和菓子好き・川田裕美のふるさとの味! 鎌倉時代から続く老舗店の「くるみ餅」[FRaU]
食のスペシャリスト&グルメに精通する識者で構成される「FRaU Foodies」が、今イチオシの料理やスイーツなどをお届けします。今回は、フリーアナウンサーの川田裕美さんが、地元・大阪の甘味をレコメンド。約700年続く老舗和菓子店の銘菓です。
名付け親は豊臣秀吉! 鎌倉時代末期から続く老舗和菓子店
川田さんがおすすめする和菓子は、大阪・堺市の老舗店「かん袋」が誇る銘菓「くるみ餅」。「私の生まれ育った大阪泉州地域の伝統菓子。小さい頃から食べているふるさとの味です」。 名前からすると、くるみが入っているように思いますが入っていません。ではなぜ「くるみ餅」なのか。その由来を川田さんが教えてくれました。
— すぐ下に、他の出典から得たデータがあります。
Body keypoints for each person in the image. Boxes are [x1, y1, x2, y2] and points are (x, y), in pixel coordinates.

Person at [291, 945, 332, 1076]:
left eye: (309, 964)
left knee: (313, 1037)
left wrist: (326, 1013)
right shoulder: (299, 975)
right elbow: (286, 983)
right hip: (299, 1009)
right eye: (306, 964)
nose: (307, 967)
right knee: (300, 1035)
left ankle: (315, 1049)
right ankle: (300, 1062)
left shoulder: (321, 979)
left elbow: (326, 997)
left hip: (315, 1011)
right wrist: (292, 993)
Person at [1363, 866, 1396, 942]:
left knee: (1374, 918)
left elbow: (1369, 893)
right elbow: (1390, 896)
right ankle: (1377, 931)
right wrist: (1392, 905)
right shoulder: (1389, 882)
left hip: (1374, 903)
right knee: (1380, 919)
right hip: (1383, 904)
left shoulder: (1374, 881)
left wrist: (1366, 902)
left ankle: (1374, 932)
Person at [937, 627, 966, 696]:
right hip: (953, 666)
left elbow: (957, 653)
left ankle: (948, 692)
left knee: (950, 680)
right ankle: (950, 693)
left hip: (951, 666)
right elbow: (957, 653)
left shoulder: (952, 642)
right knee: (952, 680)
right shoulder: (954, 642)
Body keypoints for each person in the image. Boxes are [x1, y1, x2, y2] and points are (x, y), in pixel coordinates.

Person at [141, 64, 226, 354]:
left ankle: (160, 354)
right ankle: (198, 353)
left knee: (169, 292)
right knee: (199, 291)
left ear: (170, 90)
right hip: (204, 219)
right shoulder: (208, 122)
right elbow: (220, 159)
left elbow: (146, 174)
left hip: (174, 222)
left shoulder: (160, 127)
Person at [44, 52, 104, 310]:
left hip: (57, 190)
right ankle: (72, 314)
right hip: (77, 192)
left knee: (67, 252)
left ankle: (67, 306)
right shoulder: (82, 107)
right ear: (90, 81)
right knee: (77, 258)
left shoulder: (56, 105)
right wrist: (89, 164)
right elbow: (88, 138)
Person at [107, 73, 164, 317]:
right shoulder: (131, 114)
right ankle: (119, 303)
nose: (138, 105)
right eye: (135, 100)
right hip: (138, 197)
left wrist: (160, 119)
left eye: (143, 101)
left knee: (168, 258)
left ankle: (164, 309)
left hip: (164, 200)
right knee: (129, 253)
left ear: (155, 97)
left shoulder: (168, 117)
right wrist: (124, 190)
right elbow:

「うぐいす色のあんにお餅がくるまれているから『くるみ餅』と言うそうです」。 くるみ餅を販売している「かん袋」の歴史は古く、鎌倉時代末期に遡ります。1329(元徳元)年、和泉屋徳兵衛が「和泉屋」という商号で御餅司の店を開いたのが始まりです。 現在の屋号「かん袋」になったきっかけは、あの豊臣秀吉。安土桃山時代に秀吉が大阪城を築城する際、堺の商人納屋衆へ多額の寄付を要求しました。その御礼として、桃山御殿完成の際、商人納屋衆を呼び寄せたそう。 しかし、その時、天守閣は瓦を葺く工事中。職人が一枚一枚瓦を運び上げているのを見た徳兵衛は、これではなかなか片付かないと、餅作りで鍛えた腕力でもって瓦を取っては次から次へ屋根の上に放り上げました。 風に煽られた瓦は、まるで紙袋が舞い散るように屋根へと上がっていきます。これを見た秀吉は「かん袋(紙袋)が散る様に似ている」と、その腕の強さを称えたのです。「以後、かん袋と名付けよ」と命じられ、商号が「和泉屋」から「かん袋」に変わりました。
看板商品の「くるみ餅」ができたのは、室町時代中期。その頃堺は明(当時の中国)との勘合貿易の港として栄えていました。五代目の主人・和泉屋忠兵衛は、明から届いた農作物を利用して、塩味で挽き合わせて餅を作りました。 これをくるんで食べたことから「くるみ餅」と名付けられました。その後、ルソン(当時のフィリピン)から砂糖が輸入されたことで甘味を加え、現在の「くるみ餅」の味ができあがったのです。